Simply Amazing: Kagan Hasn’t Recused Herself from Obamacare
Evidence continues to mount that Supreme Court Justice Elena Kagan is not able to impartially decide the constitutionality of Obamacare when it comes before the Court later this year. As the RNLA pointed out last week, two legal watchdog groups have both recently taken positions advocating Justice Kagan’s recusal.
Those positions have now grown stronger in the wake of a newly released e-mail exchange between then Solicitor General Kagan and law professor Larry Tribe, then also with the Department of Justice. In their discussion, dated March 21, 2010, General Kagan can barely contain her excitement at the prospect that the months-long political fiasco that preceded Obamacare’s passage is finally at an end. In response to Mr. Tribe’s email with the subject line, “fingers and toes crossed today!” Kagan enthusiastically responds, “I hear they have the votes, Larry!! Simply amazing.”
This latest belated disclosure of General Kagan’s understandably partisan posture regarding Obamacare has prompted Senator Jeff Sessions, of the Senate Judiciary Committee, to submit a series of follow-up questions to Attorney General Eric Holder regarding General Kagan and Obamacare. In the November 15 letter, he also criticized the Department of Justice’s apparent stonewalling of legitimate information requests and the lack of satisfactory explanations for contradictory testimony. Senator Sessions described Attorney General Holder’s insolence thusly:
I am deeply disturbed by these developments and believe that the Justice Department should have provided these documents to the Senate Judiciary Committee during Justice Kagan’s confirmation hearing. The Department’s failure to provide this information to Congress and to comply with FOIA requests, as well as your apparent inattention to these matters, is unacceptable.

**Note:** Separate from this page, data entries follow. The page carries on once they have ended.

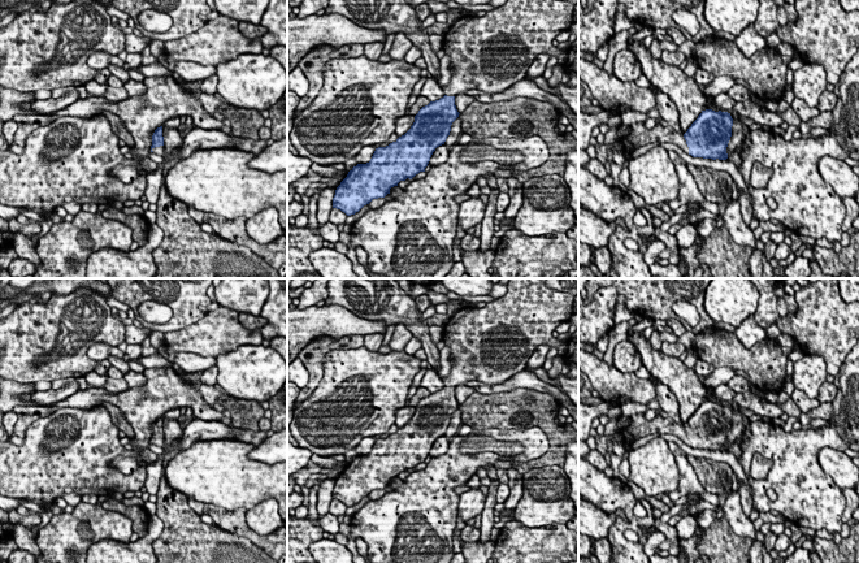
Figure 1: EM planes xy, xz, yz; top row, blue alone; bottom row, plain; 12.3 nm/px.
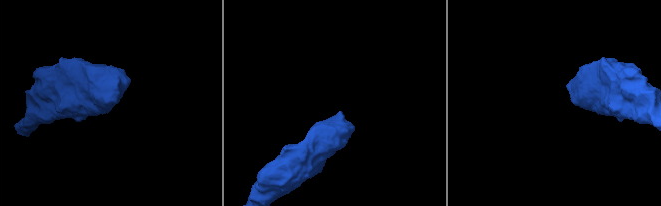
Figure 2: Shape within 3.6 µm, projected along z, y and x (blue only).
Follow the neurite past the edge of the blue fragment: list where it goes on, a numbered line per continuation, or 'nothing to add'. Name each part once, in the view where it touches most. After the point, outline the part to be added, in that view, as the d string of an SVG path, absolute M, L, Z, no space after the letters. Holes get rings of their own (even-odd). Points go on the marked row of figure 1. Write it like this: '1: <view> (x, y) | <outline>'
1: yz (640, 135) | M635 122L629 125L630 133L619 139L624 147L624 153L633 153L637 148L648 143L673 143L678 146L684 152L689 153L689 147L681 133L677 133L672 126L656 125L652 129L646 129L645 122Z

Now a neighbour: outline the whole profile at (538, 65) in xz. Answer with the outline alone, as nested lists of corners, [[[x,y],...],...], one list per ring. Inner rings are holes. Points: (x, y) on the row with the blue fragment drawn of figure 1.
[[[547,53],[537,55],[533,60],[530,68],[528,69],[528,73],[525,75],[525,79],[530,81],[535,77],[541,77],[543,72],[546,70],[546,64],[551,56]]]

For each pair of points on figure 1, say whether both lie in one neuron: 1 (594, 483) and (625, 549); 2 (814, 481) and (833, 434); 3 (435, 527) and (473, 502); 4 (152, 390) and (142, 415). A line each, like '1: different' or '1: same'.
1: same
2: same
3: different
4: same

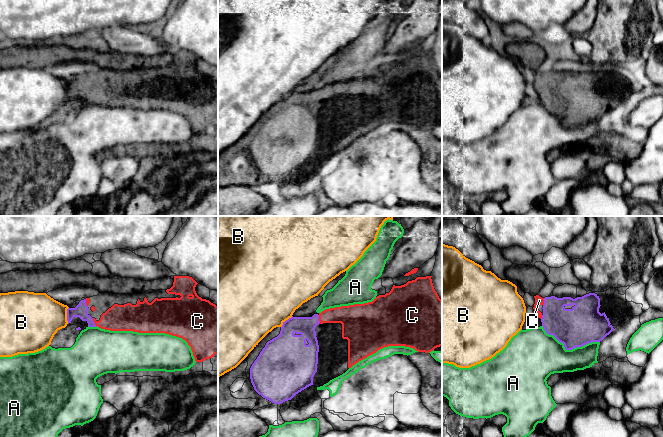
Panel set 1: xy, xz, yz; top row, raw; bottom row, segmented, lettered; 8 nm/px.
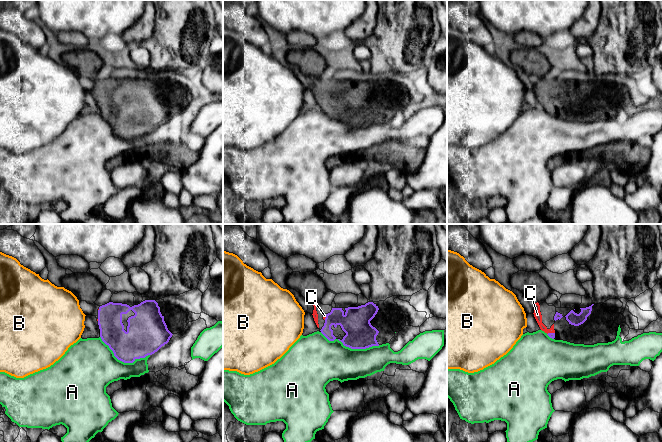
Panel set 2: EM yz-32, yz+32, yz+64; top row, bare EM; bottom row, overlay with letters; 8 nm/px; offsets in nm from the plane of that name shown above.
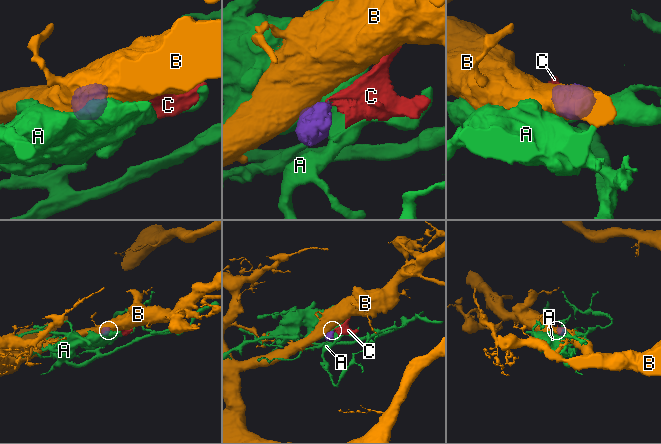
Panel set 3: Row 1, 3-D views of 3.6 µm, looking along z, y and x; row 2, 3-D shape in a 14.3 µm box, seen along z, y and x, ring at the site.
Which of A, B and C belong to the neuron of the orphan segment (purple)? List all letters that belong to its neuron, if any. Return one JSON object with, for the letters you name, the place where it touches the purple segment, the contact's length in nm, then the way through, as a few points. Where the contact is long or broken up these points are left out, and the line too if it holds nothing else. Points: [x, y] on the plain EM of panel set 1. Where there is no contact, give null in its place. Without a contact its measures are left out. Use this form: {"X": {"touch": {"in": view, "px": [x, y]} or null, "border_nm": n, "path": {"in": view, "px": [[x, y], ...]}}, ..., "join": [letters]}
{"C": {"touch": {"in": "xz", "px": [318, 95]}, "border_nm": 70, "path": {"in": "xz", "px": [[305, 102], [318, 95], [325, 92], [349, 92]]}}, "join": ["C"]}

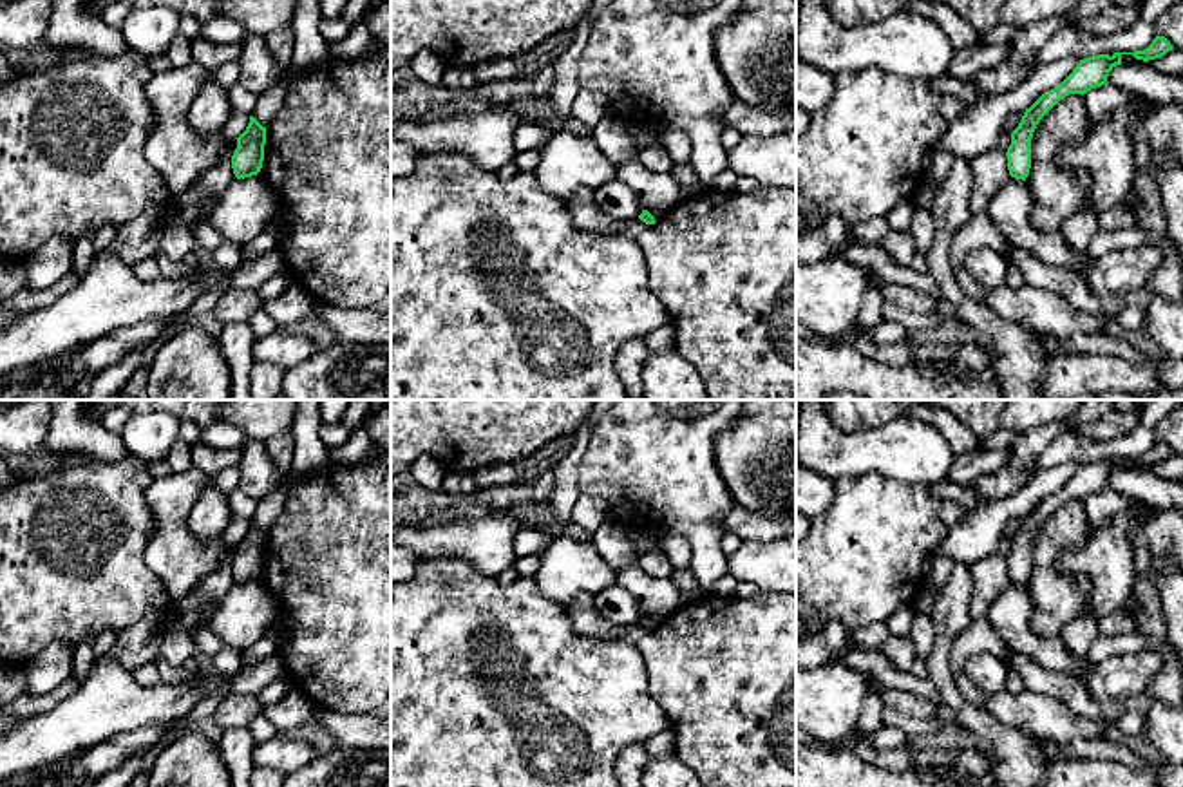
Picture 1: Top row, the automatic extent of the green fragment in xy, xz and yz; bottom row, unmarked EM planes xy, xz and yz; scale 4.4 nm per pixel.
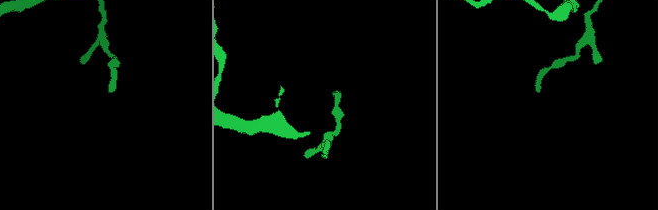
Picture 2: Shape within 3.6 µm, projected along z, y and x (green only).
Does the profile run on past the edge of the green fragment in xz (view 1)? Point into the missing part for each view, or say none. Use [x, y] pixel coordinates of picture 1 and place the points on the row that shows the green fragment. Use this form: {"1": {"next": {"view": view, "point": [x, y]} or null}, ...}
{"1": {"next": null}}

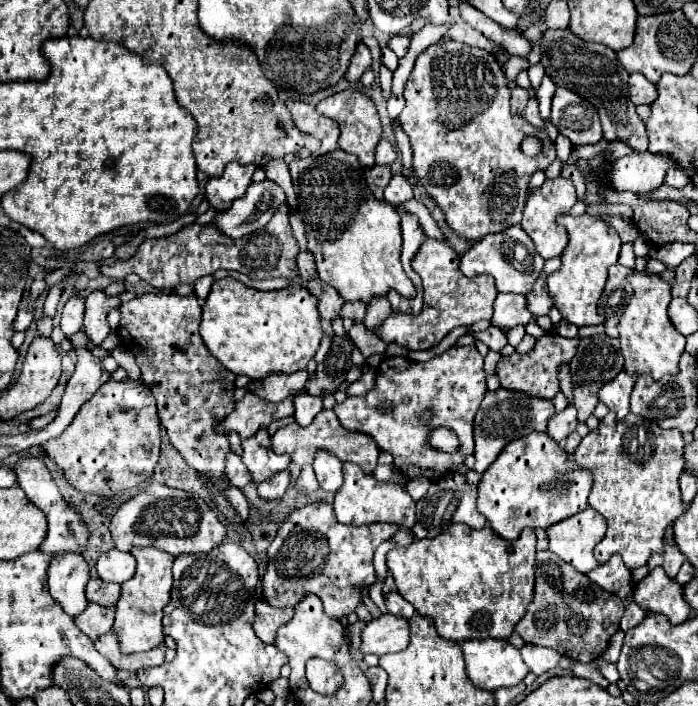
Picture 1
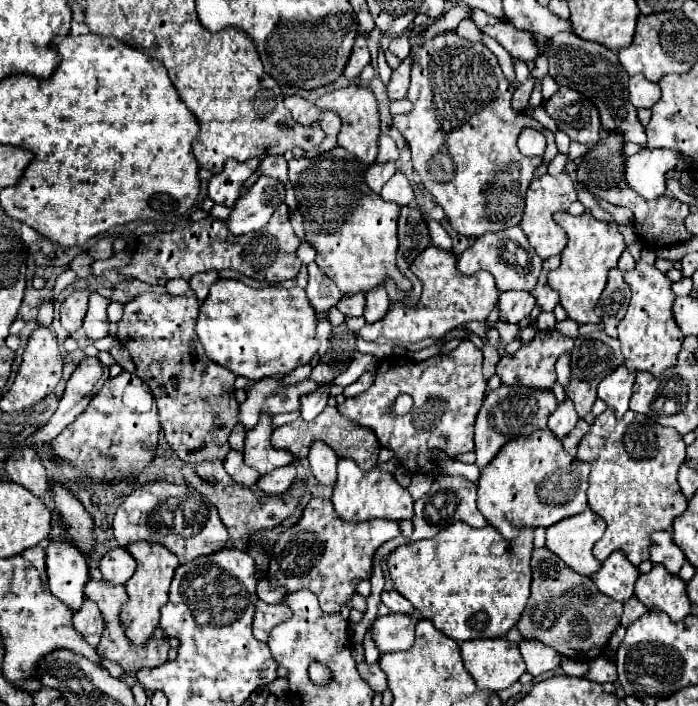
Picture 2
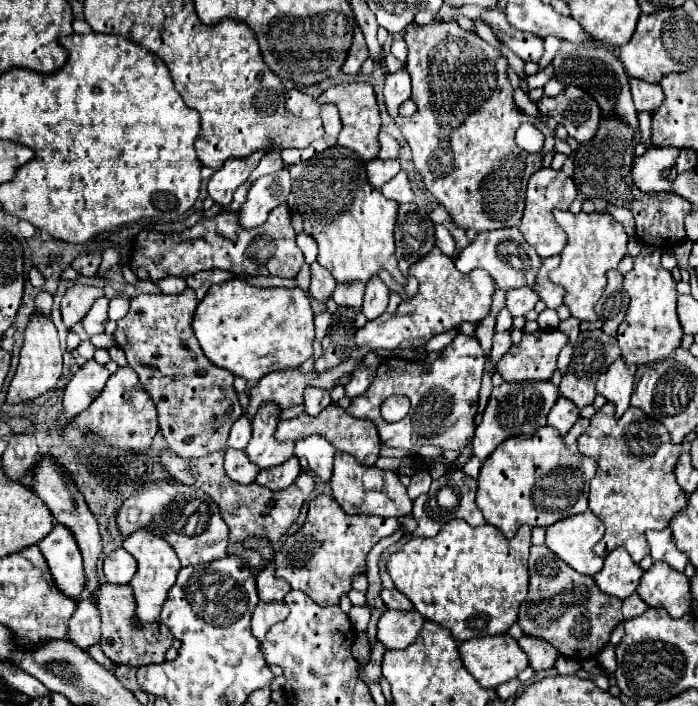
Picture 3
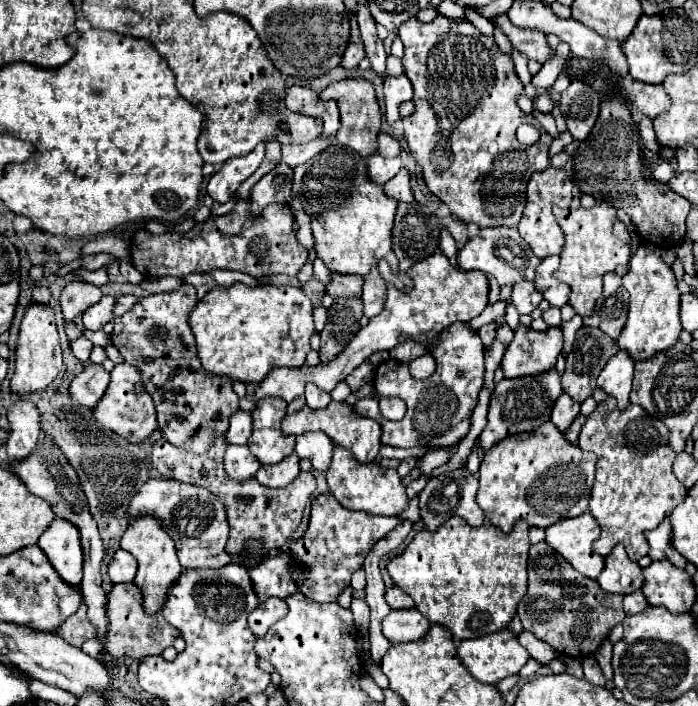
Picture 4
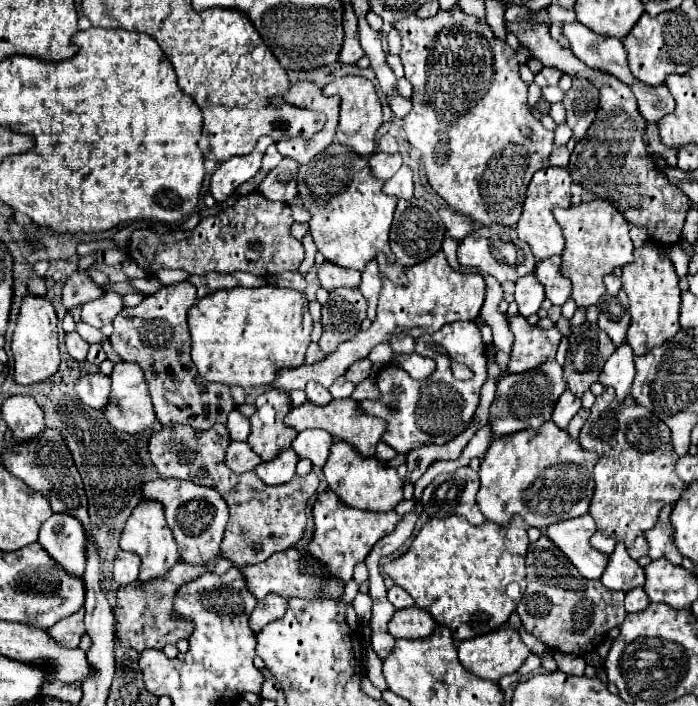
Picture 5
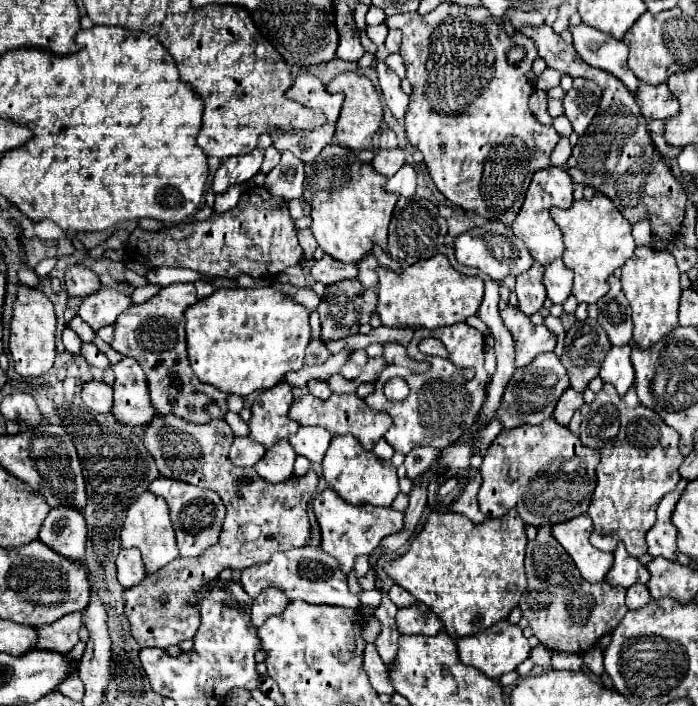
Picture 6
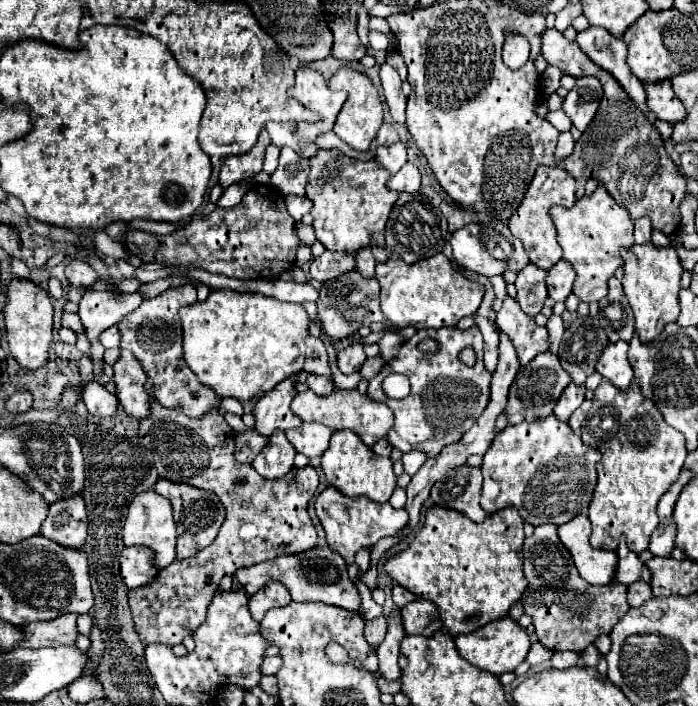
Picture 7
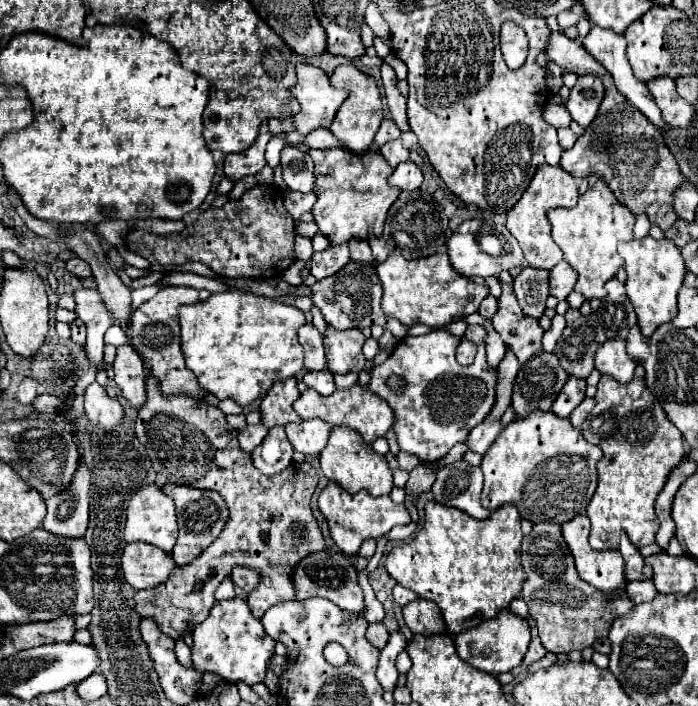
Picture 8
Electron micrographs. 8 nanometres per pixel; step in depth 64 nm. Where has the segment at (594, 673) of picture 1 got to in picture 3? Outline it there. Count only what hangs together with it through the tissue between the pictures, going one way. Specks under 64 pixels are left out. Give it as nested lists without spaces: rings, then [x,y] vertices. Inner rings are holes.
[[[558,656],[554,668],[556,668],[558,674],[574,674],[574,672],[580,668],[580,664],[578,664],[578,662],[572,662],[572,660],[564,658],[564,656]]]

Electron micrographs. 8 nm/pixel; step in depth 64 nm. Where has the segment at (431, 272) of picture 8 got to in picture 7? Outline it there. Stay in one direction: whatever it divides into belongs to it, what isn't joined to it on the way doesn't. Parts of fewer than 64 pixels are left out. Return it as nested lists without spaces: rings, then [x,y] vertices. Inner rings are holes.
[[[392,254],[388,262],[376,264],[376,278],[382,288],[380,308],[384,316],[400,328],[456,326],[460,318],[474,316],[484,298],[484,286],[464,278],[464,274],[454,270],[454,264],[444,254],[414,264],[406,264],[398,254]]]

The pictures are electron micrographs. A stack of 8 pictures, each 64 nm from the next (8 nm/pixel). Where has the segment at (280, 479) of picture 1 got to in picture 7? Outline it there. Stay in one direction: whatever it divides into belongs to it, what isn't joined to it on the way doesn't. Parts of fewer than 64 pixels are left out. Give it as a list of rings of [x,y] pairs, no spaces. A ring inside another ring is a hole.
[[[274,432],[268,438],[268,444],[262,448],[262,452],[254,458],[252,466],[264,478],[280,478],[292,468],[294,456],[296,450],[286,440],[284,432]]]

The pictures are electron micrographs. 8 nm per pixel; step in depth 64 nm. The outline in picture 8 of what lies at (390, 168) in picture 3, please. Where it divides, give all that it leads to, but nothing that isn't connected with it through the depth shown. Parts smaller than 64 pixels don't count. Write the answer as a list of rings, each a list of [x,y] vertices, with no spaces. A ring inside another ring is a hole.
[[[392,140],[392,142],[384,144],[384,146],[380,148],[380,154],[386,158],[386,162],[388,162],[392,168],[394,168],[396,164],[408,160],[408,150],[402,146],[402,140]]]

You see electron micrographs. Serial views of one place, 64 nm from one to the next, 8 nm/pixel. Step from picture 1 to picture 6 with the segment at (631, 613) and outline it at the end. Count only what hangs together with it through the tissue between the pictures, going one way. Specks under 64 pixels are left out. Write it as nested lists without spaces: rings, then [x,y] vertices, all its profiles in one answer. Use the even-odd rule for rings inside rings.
[[[634,584],[634,586],[630,586],[628,592],[626,592],[626,606],[628,606],[630,610],[636,610],[636,608],[648,604],[650,600],[652,600],[652,596],[650,596],[646,584]]]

There needs to be a complete review of Justice Kagan’s impartiality by the proper congressional committees with the Department of Justice’s complete and prompt cooperation. When the Supreme Court granted cert to the Obamacare case last week, Justice Kagan did not announce that she would recuse herself. There seems to be more evidence raising concerns about whether she can really be impartial. Yet she has shown no indication that she will recuse herself. Now, Larry, that is what is ‘simply amazing.’